-- Listed entries --
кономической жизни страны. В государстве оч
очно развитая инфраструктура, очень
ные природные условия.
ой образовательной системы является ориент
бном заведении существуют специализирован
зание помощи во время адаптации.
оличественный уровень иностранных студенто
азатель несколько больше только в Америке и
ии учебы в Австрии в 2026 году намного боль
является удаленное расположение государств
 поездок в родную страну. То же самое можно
==
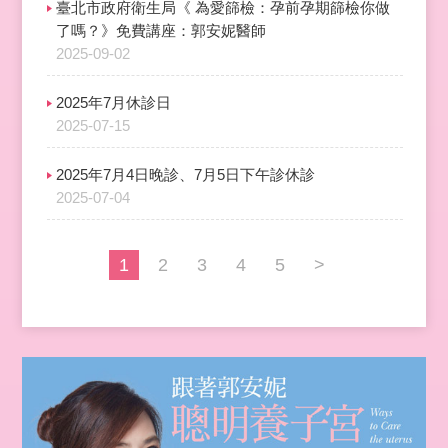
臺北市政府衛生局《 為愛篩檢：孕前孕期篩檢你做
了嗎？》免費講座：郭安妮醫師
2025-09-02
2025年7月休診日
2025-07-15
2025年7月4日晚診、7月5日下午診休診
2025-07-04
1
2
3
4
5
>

-- Your instructions --
From the line containing "ой образовательной системы является ориент" down to the line containing "поездок в родную страну. То же самое можно" in the material above, reproduce every line exactly, including the two end lines.

-- Answer section --
ой образовательной системы является ориент
бном заведении существуют специализирован
зание помощи во время адаптации.
оличественный уровень иностранных студенто
азатель несколько больше только в Америке и
ии учебы в Австрии в 2026 году намного боль
является удаленное расположение государств
 поездок в родную страну. То же самое можно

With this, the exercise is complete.